FOLHA – A passagem para um modelo economicamente sustentável não está sendo muito lenta? STEINER – Estamos sendo muito lentos, estamos permitindo que os menores denominadores comuns nos limitem, não estamos levando suficientemente a sério as evidências à nossa frente, tudo isso é verdade. Mas os ambientalistas também têm sido muito lentos em reconhecer que o ambiente não é algo intrinsecamente superior a outros valores e prioridades no planeta. Alimentação, sobrevivência, religião, cultura, aspirações econômicas, todas as coisas que nós, como sociedade, valorizamos. A preservação do ambiente não pode se justificar apenas pelo argumento da ética ou da importância biológica. Precisamos utilizar nosso conhecimento ambiental para dar o benefício da variável econômica às pessoas que precisam fazer a difícil escolha de onde investir, o que utilizar ou não utilizar. Uma das razões de tanta demora é o fato de que, se eu investir em proteger meus recursos naturais, eu carrego o custo, mas os benefícios serão globais. Por isso, o ambiente se tornou, mais do que qualquer outra área, uma questão globalizada. Em termos de inteligência humana, o tempo que estamos demorando é frustrante. Em termos históricos, 20 ou 30 anos para levar 192 nações a uma ação coletiva é um período incrivelmente curto. É preciso ser um realista pragmático para não se desiludir.

ENTRADAS FORNECIDAS:
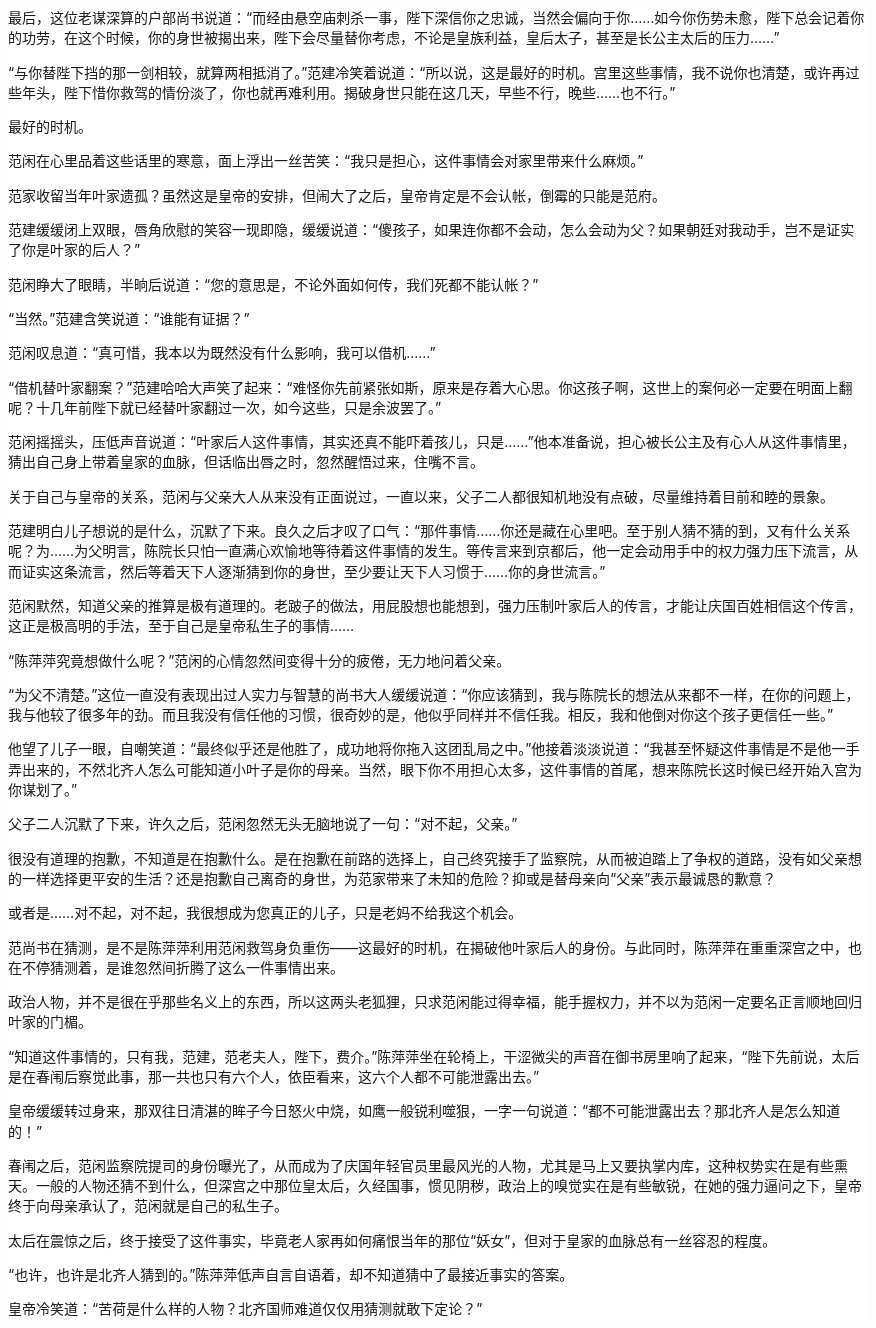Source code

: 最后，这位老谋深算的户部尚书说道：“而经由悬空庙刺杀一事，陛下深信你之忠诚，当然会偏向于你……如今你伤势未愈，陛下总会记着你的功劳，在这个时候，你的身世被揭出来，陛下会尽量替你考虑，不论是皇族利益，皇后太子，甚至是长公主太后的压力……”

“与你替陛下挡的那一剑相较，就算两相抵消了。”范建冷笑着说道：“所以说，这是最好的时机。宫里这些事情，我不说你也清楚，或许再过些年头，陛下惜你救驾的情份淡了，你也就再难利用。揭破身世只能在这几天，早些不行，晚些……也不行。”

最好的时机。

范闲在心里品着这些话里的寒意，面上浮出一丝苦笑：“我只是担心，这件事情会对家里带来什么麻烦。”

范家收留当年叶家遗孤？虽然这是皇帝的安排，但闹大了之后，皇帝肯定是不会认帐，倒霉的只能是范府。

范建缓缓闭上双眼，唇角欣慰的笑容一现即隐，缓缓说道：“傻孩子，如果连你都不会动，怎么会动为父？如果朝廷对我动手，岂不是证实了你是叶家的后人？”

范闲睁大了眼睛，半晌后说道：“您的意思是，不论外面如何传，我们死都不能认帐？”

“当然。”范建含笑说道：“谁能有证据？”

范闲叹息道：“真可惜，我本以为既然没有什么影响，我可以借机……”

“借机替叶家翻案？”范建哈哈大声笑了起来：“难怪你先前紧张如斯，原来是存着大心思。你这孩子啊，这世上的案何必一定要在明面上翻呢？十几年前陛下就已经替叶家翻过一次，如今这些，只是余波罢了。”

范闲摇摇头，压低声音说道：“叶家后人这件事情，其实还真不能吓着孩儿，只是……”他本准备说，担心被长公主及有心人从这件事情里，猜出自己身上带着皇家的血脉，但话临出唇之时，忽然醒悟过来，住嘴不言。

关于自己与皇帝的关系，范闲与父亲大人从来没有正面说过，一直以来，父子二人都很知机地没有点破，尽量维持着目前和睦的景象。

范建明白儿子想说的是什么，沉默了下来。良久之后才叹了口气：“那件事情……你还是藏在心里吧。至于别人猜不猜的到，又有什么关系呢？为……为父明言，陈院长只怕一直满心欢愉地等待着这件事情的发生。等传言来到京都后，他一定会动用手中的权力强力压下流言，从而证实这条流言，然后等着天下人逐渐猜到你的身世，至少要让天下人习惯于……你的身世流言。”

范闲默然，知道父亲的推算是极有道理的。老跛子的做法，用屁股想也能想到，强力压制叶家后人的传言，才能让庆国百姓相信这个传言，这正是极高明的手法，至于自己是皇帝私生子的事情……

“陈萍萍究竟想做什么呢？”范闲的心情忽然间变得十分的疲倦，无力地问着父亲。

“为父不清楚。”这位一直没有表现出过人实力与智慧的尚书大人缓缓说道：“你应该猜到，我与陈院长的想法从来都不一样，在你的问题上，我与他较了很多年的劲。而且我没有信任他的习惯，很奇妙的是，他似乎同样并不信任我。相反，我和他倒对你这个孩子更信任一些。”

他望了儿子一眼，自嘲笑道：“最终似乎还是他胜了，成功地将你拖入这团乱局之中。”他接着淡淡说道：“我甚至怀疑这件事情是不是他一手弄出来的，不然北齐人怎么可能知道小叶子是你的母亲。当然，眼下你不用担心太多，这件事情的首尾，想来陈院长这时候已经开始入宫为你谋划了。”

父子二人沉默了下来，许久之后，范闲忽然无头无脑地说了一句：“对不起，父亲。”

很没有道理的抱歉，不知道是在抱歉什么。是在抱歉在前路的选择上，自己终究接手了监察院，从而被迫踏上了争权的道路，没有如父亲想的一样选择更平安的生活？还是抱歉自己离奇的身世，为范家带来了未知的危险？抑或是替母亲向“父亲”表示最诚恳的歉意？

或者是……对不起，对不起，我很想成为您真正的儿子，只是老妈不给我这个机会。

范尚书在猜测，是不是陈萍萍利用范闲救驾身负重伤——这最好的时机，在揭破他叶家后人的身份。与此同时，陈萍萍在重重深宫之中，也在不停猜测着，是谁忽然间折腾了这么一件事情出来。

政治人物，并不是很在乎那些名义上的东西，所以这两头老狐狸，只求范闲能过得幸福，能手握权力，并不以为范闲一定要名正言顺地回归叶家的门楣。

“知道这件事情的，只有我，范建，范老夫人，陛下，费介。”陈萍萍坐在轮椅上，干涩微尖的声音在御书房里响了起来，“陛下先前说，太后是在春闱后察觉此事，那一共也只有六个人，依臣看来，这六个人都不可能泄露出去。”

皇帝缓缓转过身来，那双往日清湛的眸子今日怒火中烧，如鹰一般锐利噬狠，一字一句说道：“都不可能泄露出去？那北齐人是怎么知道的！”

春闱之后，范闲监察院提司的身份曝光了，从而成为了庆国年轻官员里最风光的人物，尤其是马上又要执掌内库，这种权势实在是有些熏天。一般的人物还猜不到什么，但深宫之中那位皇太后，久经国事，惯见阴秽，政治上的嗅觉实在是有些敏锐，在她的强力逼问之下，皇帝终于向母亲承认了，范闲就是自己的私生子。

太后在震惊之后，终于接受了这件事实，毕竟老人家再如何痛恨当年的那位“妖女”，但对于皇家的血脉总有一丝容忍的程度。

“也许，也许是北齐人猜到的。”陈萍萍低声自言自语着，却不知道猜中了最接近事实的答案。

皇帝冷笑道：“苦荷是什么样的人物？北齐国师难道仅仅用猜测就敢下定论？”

TAREFAS:
**a)** De acordo com a entrevista com Steiner, que período seria incrivelmente curto, em termos históricos, para levar 192 nações a uma ação coletiva?
**b)** Prossiga com a entrevista com Steiner a partir da última frase apresentada.

RESPOSTAS POR ITEM:
**a)** Um período de 20 ou 30 anos.

**b)**
FOLHA – O Brasil tem desenvolvido um programa de biocombistíveis com sucesso. Isso pode ser tomado com um exemplo global? STEINER – O Brasil fez duas coisas que são imensamente importantes. Tem uma política de promoção de combustíveis alternativos de longo prazo. Essa política se pagou, pois o Brasil é hoje um dos líderes no uso de etanol. Além disso, o Brasil fez outra coisa muito importante: popularizou o uso de múltiplos combustíveis na tecnologia que os veículos têm, fazendo com que os usuários não precisem fazer a escolha de abandonar a gasolina. O motor flex é uma idéia brilhante. O que o Brasil demonstrou com este exemplo é a possibilidade de gerar um mercado para um novo combustível, com medidas que obriguem montadoras a oferecer automóveis flex. Na Europa, nem sequer conseguimos fazer algumas montadoras incluírem filtros de partículas em seus motores a diesel.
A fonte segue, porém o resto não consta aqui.